第46話 凛のお友達。


 その翌週、各班の作業は佳境に入り、アドバイザーが参加する段階となった。


 うちらの班も、なんとか形になってきた叩き台と資料等を準備する。うちらの班のアドバイザーは加藤のお兄さんだ。加藤のお兄さんは、弁護士ではないが法務省で働いていて、今回、参加してくれることになった。


 さすが加藤のお兄さん、教室に入ってきた時には、女子がざわついた。まだ二十代後半だと思うが、イケメンで優秀そうな人だ。


 早速、お兄さんに、うちらが作った資料を見せてもらう。お兄さんの説明は分かりやすく、自力で解答にいたるためのヒントを過不足なく示してくれる。中学の時に公民でやってるはずの三権分立も、お兄さんの実務経験を交えた説明で、ようやく理解することができた気がした。



 クラスの女子たちが加藤兄に群がってきても、琴音は無関心な様子で、いつも通りに俺にセクハラをしている。最近はズボンの中に手を入れようとしてくるので、手を払ったら、琴音は風船のように頬を膨らませた。


 こいつ、ブレないな。



 凛たちのところは、凛のお母さんがアドバイザーできてくれた。海外勤務の実績もある現役のお医者さんだ。これ以上の適任者はいないだろう。


 雫さんは、若く見えて綺麗だ。

 そのため、男子生徒が群がっている。


 「さすが、神木さんのお母さん! 可愛いし若すぎ! 俺、ぜんぜん付き合える」


 などという発言がそこかしこから聞こえてくる。まぁ、お前は付き合えても、相手は無理だと思うがな。
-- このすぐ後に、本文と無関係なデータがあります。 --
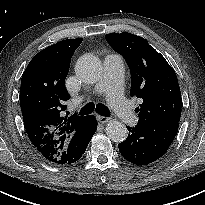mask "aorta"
<instances>
[{
	"mask_svg": "<svg viewBox=\"0 0 205 205\" xmlns=\"http://www.w3.org/2000/svg\"><path fill=\"white\" fill-rule=\"evenodd\" d=\"M75 72L82 82L94 84L99 81L102 74L101 62L96 56L85 54L77 60ZM106 134L112 141L119 143L126 139L128 131L121 122L111 121L106 127Z\"/></svg>",
	"mask_w": 205,
	"mask_h": 205,
	"instance_id": "1",
	"label": "aorta"
}]
</instances>
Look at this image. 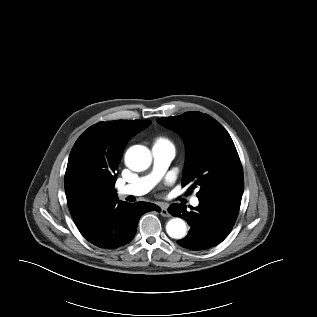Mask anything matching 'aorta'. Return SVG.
I'll return each mask as SVG.
<instances>
[{"instance_id":"aorta-1","label":"aorta","mask_w":317,"mask_h":317,"mask_svg":"<svg viewBox=\"0 0 317 317\" xmlns=\"http://www.w3.org/2000/svg\"><path fill=\"white\" fill-rule=\"evenodd\" d=\"M152 162L150 150L142 145L130 147L125 154V163L133 171H144L149 168ZM187 231L186 224L181 218L175 217L166 225L167 234L174 239H181Z\"/></svg>"}]
</instances>
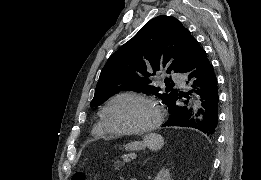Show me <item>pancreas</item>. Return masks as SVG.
<instances>
[{"label":"pancreas","instance_id":"1","mask_svg":"<svg viewBox=\"0 0 261 180\" xmlns=\"http://www.w3.org/2000/svg\"><path fill=\"white\" fill-rule=\"evenodd\" d=\"M112 165L115 170H124V165L121 159H115Z\"/></svg>","mask_w":261,"mask_h":180}]
</instances>
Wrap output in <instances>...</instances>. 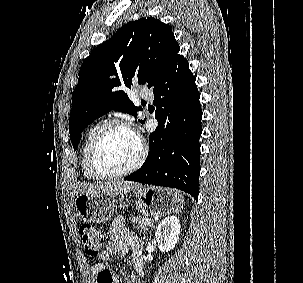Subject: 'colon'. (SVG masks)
I'll use <instances>...</instances> for the list:
<instances>
[{
    "instance_id": "5ec220e1",
    "label": "colon",
    "mask_w": 303,
    "mask_h": 283,
    "mask_svg": "<svg viewBox=\"0 0 303 283\" xmlns=\"http://www.w3.org/2000/svg\"><path fill=\"white\" fill-rule=\"evenodd\" d=\"M83 248L87 255L97 256L105 243V234L97 231L90 225H84L80 229ZM97 283H119L118 276L111 270L103 269L96 276Z\"/></svg>"
}]
</instances>
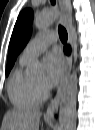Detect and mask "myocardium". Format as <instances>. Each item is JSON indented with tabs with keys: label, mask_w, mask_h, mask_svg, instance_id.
<instances>
[{
	"label": "myocardium",
	"mask_w": 95,
	"mask_h": 130,
	"mask_svg": "<svg viewBox=\"0 0 95 130\" xmlns=\"http://www.w3.org/2000/svg\"><path fill=\"white\" fill-rule=\"evenodd\" d=\"M35 85H36V88H37V90L40 93V95H41L42 98H45V97L48 96V92L45 89V87L43 86V84L35 82Z\"/></svg>",
	"instance_id": "myocardium-1"
}]
</instances>
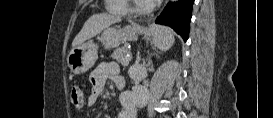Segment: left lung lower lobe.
I'll list each match as a JSON object with an SVG mask.
<instances>
[{"label": "left lung lower lobe", "mask_w": 273, "mask_h": 118, "mask_svg": "<svg viewBox=\"0 0 273 118\" xmlns=\"http://www.w3.org/2000/svg\"><path fill=\"white\" fill-rule=\"evenodd\" d=\"M193 3L194 0H178L169 3L155 22L171 27L181 35L184 41H187Z\"/></svg>", "instance_id": "left-lung-lower-lobe-1"}]
</instances>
 凛の班は女の子3人なのだが、残り2人は雫さんの人気っぷりが面白くないらしい。露骨につまらなそうな顔をしている。


 メンバーの足並みが揃ってない気がする。


 『……あれ、やばいんじゃないか?』


 俺は心配になる。


 そもそも、このレポートは、特別授業として成績がつくものだ。それなのに、凛だけが事前準備をやってること自体おかしい。


 しかも、残り2人は、凛が作った資料に目すら通していない様子だった。


 貴重な質問の時間なのに「女医は男の子にモテるか」だとか「タレントと知りあえるか」など、どうでもいいことばかり質問している。


 現役医師が時間を割いてくれているのに、どれだけ失礼なんだよ。あいつら。


 それに、これでは凛が一生懸命に準備したことが全部無駄になってしまうだろうが。



 凛も2人の態度を放置できなかったらしく、注意した。


 「ねぇ。2人とも。時間は限られてるんだから、もっと今しか聞けないことを聞こうよ」


 「……」


 何を質問していいか分からないらしい。2人ともしばらく黙ってしまった。


 すると、2人のうち1人が言った。


 「だって、これ。神木さん1人で勝手に作ったんじゃん。わたしらこんな難しいこと分からないし、読んだけど理解できないから、質問できないんだし」


 もう1人も続く。


 「ってかさ、神木さん。ちょっと可愛くて勉強できるからって、調子のってるよね? 聖ティアの聖女だかなんだか知らないけれど、ここは深雪だっての。そんなに本気なら、1人でやったらいいじゃん」


 「まぁ、1人じゃ班にならないから、続けられないけどね(笑)。もう、うちら抜けるから」


 そして、2人は不貞腐れた顔で席を立とうとする。


 あいつら、雫さんが保護者なこと知らないのか? 


 そもそも、あの2人。医療になんて、たいして興味がなさそうなのに、なんで凛と組んだんだろう?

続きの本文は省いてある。